C’è la tua vita, che è tua e di cui tu sei il centro, ma puoi cambiare il centro ed esiste la tua famiglia, oppure il tuo condominio, il pugno di case vicino a dove giace la tua, il tuo paese, la tua città, la tua regione, il tuo stato…E così avanti, ognuno ha il suo centro, la sua famiglia, il suo paese…
Ma come si può cambiare se stessi, si possono cambiare affetti, paese, città, regione e stato, si può cambiare lingua, si possono cambiare anche stili di vita, priorità di vita.
Vivere qui, pensando che un lavoro è tutto e base di partenza per costruire una famiglia, o vivere là, dove è la famiglia la base di partenza, o ancora più in là, dove non esiste nemmeno la concezione di base di partenza, ma tutto è quel che è, semplicemente semplice, senza ste cazzate di arrivi e partenze. La realtà di qua, dove servono i soldi, e la realtà di là, dove tutto è diverso, le regole rovesciate, senza la priorità dei soldi.
E non c’è limite, confine che impedisca di passare da qua a là o ancora più in là, esiste solo quello che ci hanno detto o imposto negli anni. C’è la nostra gabbia mentale che ci dice quello che possiamo fare, e quello che non possiamo. Cosa è giusto e cosa non è giusto, quando dobbiamo essere felici e quando tristi.

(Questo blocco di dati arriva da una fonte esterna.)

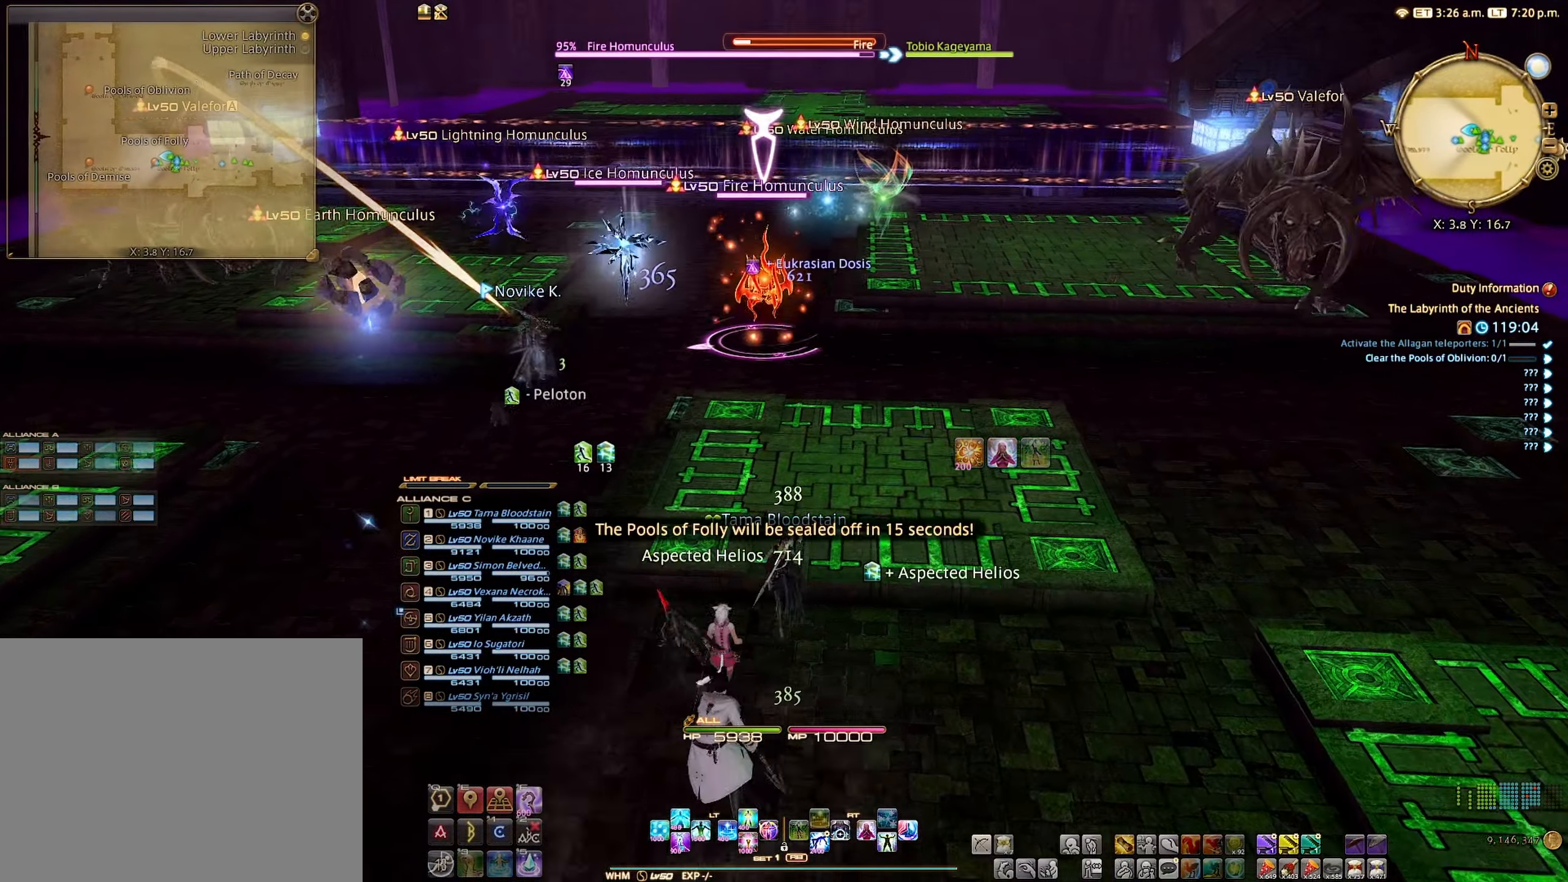
{"buttons": ["B", "R2"], "left_stick": "center", "right_stick": "center", "events": [[116, "R2", "down"], [233, "R2", "up"], [300, "R2", "down"], [433, "left_stick", "center"], [450, "B", "down"]]}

In realtà il mondo è talmente vasto, le possibili strade da percorrere talmente tante, che penso io che per evitare un cortocircuito della nostra mente, in un eterno domandarsi qual è la strada giusta, ci autolimitiamo le scelte da soli, o così o colà, per far prima.

CORRERE: VOGLIO UNA PAUSA

Per far prima quindi. Tutto per fare in fretta, agire, fare. Ma non si può far tutto tutto di fretta, specialmente vivere. Occorre fermarsi di tanto in tanto, e chiedersi se la strada è quella giusta, se siamo felici, se stiamo andando dove vogliamo. E se la via è chiusa, tornare indietro, trovare un’altra strada. Usare la propria testa, come non ci hanno mai insegnato a fare. Usarla bene, oltre i limiti, con i nostri pensieri e le nostre conclusioni.

Dieci minuti al giorno di volontaria “pausa riflessione”, riordinamento di idee, priorità, scelte di vita, obiettivi, e il mondo sarebbe completamente diverso. Ne sono convinto.